When the AWS Campus Fund was announced at VIT, Shirawalmath and Ravishankar were very excited about getting funded for building AI models. But the minimum requirement for that was having a registered company. “I said that if we’re planning on building this venture, let’s just do it,” he narrated how they quickly registered a company within 15 days.
“We randomly came up with the name Tensoic, which means ‘Tensor’ plus ‘Logic’, and we had no goals then, we were just fishing stuff.”
Bound to happen
The team is still working on the research paper as Shirawalmath said that he wants to make it perfect. “I don’t even know how to read Kannada,” he laughed. “We got experts of the Kannada language for the data curation part, while we worked on the model.”
Born in Davanagere in Karnataka, Shirawalmath has lived most of his life in Mumbai, and then started studying at VIT. “I used to do ethical hacking being a bug bounty for Shopify and many other companies,” he added. “I have always been interested in AI but the ChatGPT frenzy got me wondering about the business use cases of generative AI and LLMs.”
ChatGPT is not specialised, but a general chatbot only for conversations. The team saw many use cases in multilingual algorithms. “Customising something like ChatGPT for a dynamic country like India was a very huge task,” he said, but the team decided to build it from scratch, and make the model and dataset open source on Hugging Face.
The pre-training process occurred on a solo NVIDIA A100 80GB instance, requiring approximately 50 hours and incurring an estimated cost of $170. The resultant LoRA adapter attained a size of around 1.1GB.
In their blog post, the researchers conveyed that they pre-trained Llama 2 on approximately 600 million Kannada tokens from the well-known CulturaX dataset. It comprises diverse de-duplicated multilingual dumps obtained from popular scrapes such as mC4 and OSCAR.
More models coming soon
Currently, the model is built on top of Llama 2, but Shirawalmath said that the team is also planning to make it on top of Mistral’s models, but the dataset is a little messy and not ready for Indic models yet.
“We are also planning to build a Gujarati Llama soon, but it’s just the beginning phase,” he added about future plans and the possibility of releasing more Indic models in the coming months.
Shirawalmath said that there are various use cases of building Indic LLMs and the ones that Tensoic is focused on are mostly in the healthcare sector, and also primarily focusing on the defence sector.

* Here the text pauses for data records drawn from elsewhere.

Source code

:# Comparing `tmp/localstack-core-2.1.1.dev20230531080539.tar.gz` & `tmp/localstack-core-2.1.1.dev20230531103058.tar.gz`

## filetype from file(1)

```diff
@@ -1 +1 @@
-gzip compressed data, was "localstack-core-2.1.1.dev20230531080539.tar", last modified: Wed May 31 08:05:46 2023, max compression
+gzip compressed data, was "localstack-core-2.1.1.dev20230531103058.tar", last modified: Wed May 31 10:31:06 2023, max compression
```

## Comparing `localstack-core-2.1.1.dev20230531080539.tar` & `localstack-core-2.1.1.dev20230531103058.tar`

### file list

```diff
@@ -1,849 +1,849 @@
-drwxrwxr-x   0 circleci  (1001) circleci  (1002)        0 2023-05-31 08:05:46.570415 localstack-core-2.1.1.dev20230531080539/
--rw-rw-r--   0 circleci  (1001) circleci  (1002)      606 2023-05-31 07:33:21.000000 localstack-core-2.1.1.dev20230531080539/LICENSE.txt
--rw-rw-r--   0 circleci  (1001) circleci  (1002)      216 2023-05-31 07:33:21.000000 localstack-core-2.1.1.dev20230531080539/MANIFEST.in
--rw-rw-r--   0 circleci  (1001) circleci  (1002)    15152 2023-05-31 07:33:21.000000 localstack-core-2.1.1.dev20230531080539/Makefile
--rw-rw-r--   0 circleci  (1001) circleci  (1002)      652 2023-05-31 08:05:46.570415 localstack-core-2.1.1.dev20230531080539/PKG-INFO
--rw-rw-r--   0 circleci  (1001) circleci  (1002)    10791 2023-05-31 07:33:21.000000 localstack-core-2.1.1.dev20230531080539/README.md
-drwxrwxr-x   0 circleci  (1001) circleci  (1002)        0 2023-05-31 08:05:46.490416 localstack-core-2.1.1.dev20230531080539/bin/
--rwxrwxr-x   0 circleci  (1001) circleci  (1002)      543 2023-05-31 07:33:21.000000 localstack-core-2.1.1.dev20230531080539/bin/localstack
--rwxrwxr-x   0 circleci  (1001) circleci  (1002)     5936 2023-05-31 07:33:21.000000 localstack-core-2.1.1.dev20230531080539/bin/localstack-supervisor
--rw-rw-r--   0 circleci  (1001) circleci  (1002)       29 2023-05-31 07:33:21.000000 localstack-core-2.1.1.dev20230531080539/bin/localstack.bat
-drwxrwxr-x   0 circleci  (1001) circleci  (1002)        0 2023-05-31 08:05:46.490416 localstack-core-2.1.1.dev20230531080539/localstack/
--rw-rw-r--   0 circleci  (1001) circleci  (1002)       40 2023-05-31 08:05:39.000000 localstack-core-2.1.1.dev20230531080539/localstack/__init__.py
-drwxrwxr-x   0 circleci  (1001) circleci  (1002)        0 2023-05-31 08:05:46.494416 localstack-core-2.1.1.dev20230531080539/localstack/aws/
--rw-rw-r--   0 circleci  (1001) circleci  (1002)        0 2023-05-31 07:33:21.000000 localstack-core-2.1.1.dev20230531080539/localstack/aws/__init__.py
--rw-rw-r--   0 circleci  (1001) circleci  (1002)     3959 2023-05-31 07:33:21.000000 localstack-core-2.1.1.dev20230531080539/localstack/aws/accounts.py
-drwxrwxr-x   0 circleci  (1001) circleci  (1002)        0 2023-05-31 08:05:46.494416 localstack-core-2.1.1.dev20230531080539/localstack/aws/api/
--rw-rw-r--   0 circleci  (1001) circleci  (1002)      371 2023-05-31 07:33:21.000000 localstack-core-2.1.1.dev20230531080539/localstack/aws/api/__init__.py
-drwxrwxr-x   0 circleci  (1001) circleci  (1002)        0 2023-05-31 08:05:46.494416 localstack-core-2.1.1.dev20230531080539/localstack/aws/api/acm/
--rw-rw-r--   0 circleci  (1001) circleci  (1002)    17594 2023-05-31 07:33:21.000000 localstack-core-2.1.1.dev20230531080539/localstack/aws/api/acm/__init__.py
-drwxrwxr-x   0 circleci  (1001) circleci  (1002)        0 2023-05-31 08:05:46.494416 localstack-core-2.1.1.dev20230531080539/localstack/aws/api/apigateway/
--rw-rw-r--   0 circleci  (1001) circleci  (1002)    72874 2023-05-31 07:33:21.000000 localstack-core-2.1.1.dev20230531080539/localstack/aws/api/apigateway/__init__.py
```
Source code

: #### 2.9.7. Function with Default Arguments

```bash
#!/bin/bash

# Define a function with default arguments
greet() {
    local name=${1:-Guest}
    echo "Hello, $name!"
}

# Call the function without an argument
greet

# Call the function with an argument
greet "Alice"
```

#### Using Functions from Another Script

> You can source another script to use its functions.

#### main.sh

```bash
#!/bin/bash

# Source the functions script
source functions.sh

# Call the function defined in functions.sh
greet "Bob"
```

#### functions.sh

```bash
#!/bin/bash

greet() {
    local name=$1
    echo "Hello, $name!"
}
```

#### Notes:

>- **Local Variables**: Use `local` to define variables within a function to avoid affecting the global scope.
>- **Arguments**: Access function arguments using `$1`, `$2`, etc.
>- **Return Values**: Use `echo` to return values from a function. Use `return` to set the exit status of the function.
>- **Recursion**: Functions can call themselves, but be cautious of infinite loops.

“When Sam Altman said that it is impossible to compete with OpenAI, we decided to join the movement for Indic languages acceleration,” Shirawalmath added about his motivation, and how models like Tamil Llama, Telugu Llama, and Sarvam AI’s OpenHathi pumped his enthusiasm even further.
Given the battle between the US and China about AI models, Shirawalmath said that he was surprised that there were no models coming out from India. “I think we should follow what Japan is doing in terms of AI policies,” he added about the need for less tapping and bureaucracy for rapid AI development in India and grinding out LLMs.
“I think it’s crucial for India to have technologies like what the US has. That is the main motive that we have,” Shirwalamath concluded, saying that India’s generative AI moment is just getting started and the team is looking for further collaboration.